Si quelqu'un ne peut pas aller à la messe pour une raison d'âge, de santé,
d'éloignement géographique sans moyen de transport ou de manque de prêtres,
mais qu'il suit la messe à la télévision ou sur le net, ou en lisant son missel,
ou qu'il vit un vrai temps de prière pour la remplacer,
ce n'est pas un non-pratiquant, c'est parfaitement évident :
c'est juste quelqu'un qui pratique du mieux qu'il peut avec les moyens du bord.
Le cas de quelqu'un qui ne va plus à la messe parce que ça ne l'intéresse pas est très différent.
Dans ce cas, il s'agit juste d'un abandon de sa religion,
et même s'il pense demeurer croyant, ce n'est qu'une illusion,
parce que prétendre croire en Dieu sans l'écouter, sans lui parler, sans le fréquenter,
et sans avoir rien à faire de ce qu'il nous demande,
c'est se mentir à soi-même sur la nature de notre relation véritable avec lui.
Quand je dis ça, ce n'est pas pour juger les gens,
c'est juste pour aider ceux qui vivent dans l'illusion à y voir un peu plus clair.
Après chacun vit bien comme il le veut, et s'il y en a qui veulent vraiment rejeter Dieu,
c'est à eux de voir, mais au moins qu'ils en soient conscients.
On ne peut prétendre aimer Dieu si on méprise sa façon de penser et d'agir.
Or lui, il aime les pauvres, les petits et les pécheurs, qu'ils soient publics ou privés.
Si nous, on les déteste, il est difficile de prétendre être ses disciples,
alors qu'il est venu sur terre pour eux, et non pour les justes.
Prétendre que l'Église serait une structure de péché, qu'elle serait néfaste par définition,
et qu'il ne s'agirait que d'un repaire de pervers et d'orgueilleux qui se protègent mutuellement,
c'est un mensonge éhonté.
Qu'il y ait des pécheurs dans l'Église, certes, puisque Dieu seul est saint.
Mais être pécheur ne signifie pas aimer cette situation ni s'en satisfaire ou s'en féliciter,
et l'Église n'a d'autre but que de nous guider vers le Salut, la rédemption et le changement de vie,
de nous faire passer de l'égoïsme et du nombrilisme à l'amour de Dieu et du prochain,
en annonçant inlassablement le Christ et la venue de son Règne.
Pendant des decennies, on a choisit de faire du catéchisme des enfants une "expérience de vie"
plutôt qu'un cours où on enseignerait les vérités de la Foi de façon formelle.
Résultat des courses, on se retrouve avec des générations de chrétiens qui ont peut-être la Foi,
mais qui n'ont pas la moindre idée de ce en quoi elle est censée consister.
Il ne savent même pas qu'elle se vit en communauté,
et encore moins qu'elle a une origine sacramentelle.
Comme quoi le rejet radical de tout intellectualisme n'est pas nécessairement une bonne chose,
d'autant que savoir en quoi consiste la Foi n'est pas incompatible avec le fait de la vivre.

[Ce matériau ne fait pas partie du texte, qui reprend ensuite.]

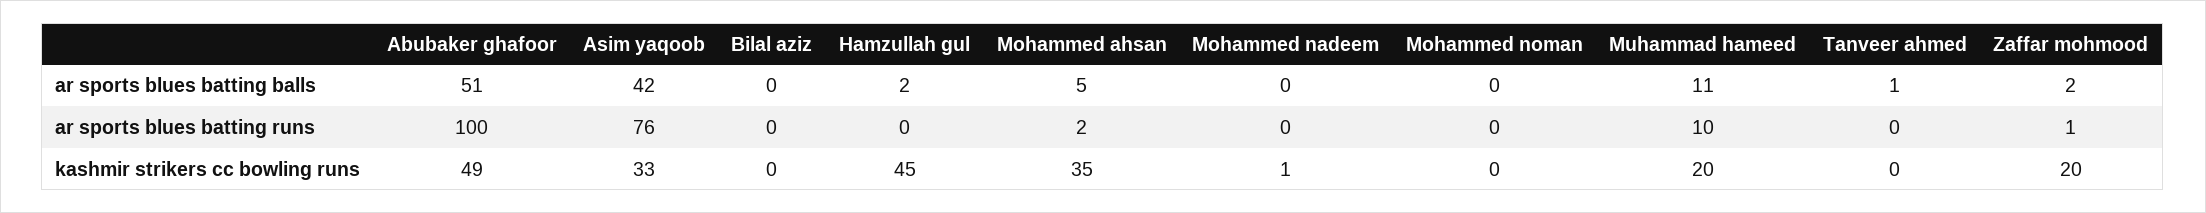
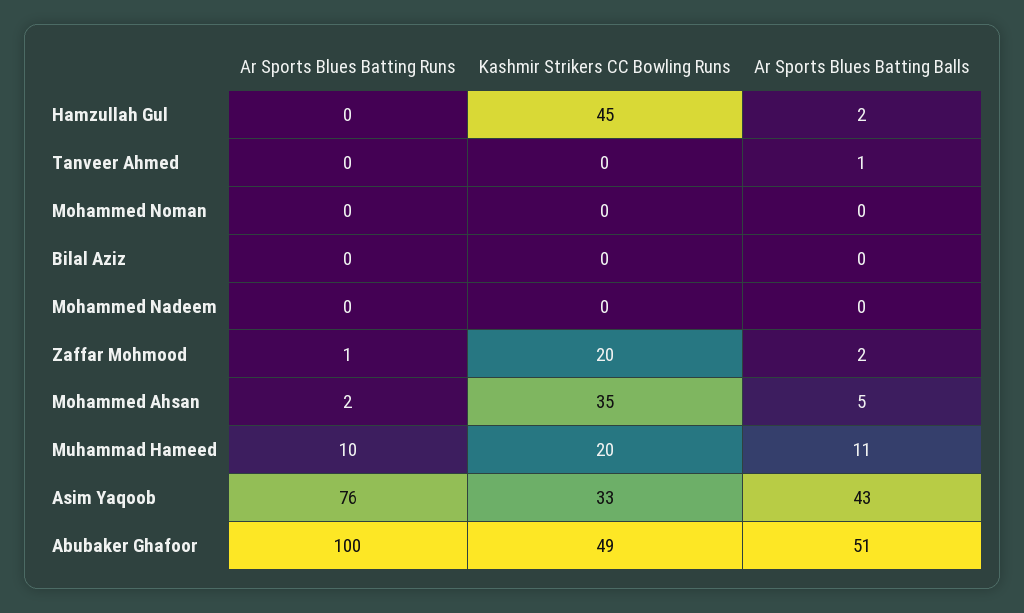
  {
    "Abubaker ghafoor": {
      "ar sports blues batting balls": 51,
      "ar sports blues batting runs": 100,
      "kashmir strikers cc bowling runs": 49
    },
    "Asim yaqoob": {
-     "ar sports blues batting balls": 42,
+     "ar sports blues batting balls": 43,
      "ar sports blues batting runs": 76,
      "kashmir strikers cc bowling runs": 33
    },
    "Bilal aziz": {
      "ar sports blues batting balls": 0,
      "ar sports blues batting runs": 0,
      "kashmir strikers cc bowling runs": 0
    },
    "Hamzullah gul": {
      "ar sports blues batting balls": 2,
      "ar sports blues batting runs": 0,
      "kashmir strikers cc bowling runs": 45
    },
    "Mohammed ahsan": {
      "ar sports blues batting balls": 5,
      "ar sports blues batting runs": 2,
      "kashmir strikers cc bowling runs": 35
    },
    "Mohammed nadeem": {
      "ar sports blues batting balls": 0,
      "ar sports blues batting runs": 0,
-     "kashmir strikers cc bowling runs": 1
+     "kashmir strikers cc bowling runs": 0
    },
    "Mohammed noman": {
      "ar sports blues batting balls": 0,
      "ar sports blues batting runs": 0,
      "kashmir strikers cc bowling runs": 0
    },
    "Muhammad hameed": {
      "ar sports blues batting balls": 11,
      "ar sports blues batting runs": 10,
      "kashmir strikers cc bowling runs": 20
    },
    "Tanveer ahmed": {
      "ar sports blues batting balls": 1,
      "ar sports blues batting runs": 0,
      "kashmir strikers cc bowling runs": 0
    },
    "Zaffar mohmood": {
      "ar sports blues batting balls": 2,
      "ar sports blues batting runs": 1,
      "kashmir strikers cc bowling runs": 20
    }
  }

On n'attend pas que quelqu'un soit guéri pour lui donner des médicaments,
comme s'il s'agissait d'une récompense gagnée par sa bonne volonté de guérison.
De la même façon, les sacrements ne sont pas faits pour ceux qui n'en auraient pas besoin
parce qu'ils auraient déjà une vie en parfaite adéquation avec leur foi chrétienne.
Les sacrements ne sont pas une récompense, mais un remède à base d'Esprit Saint.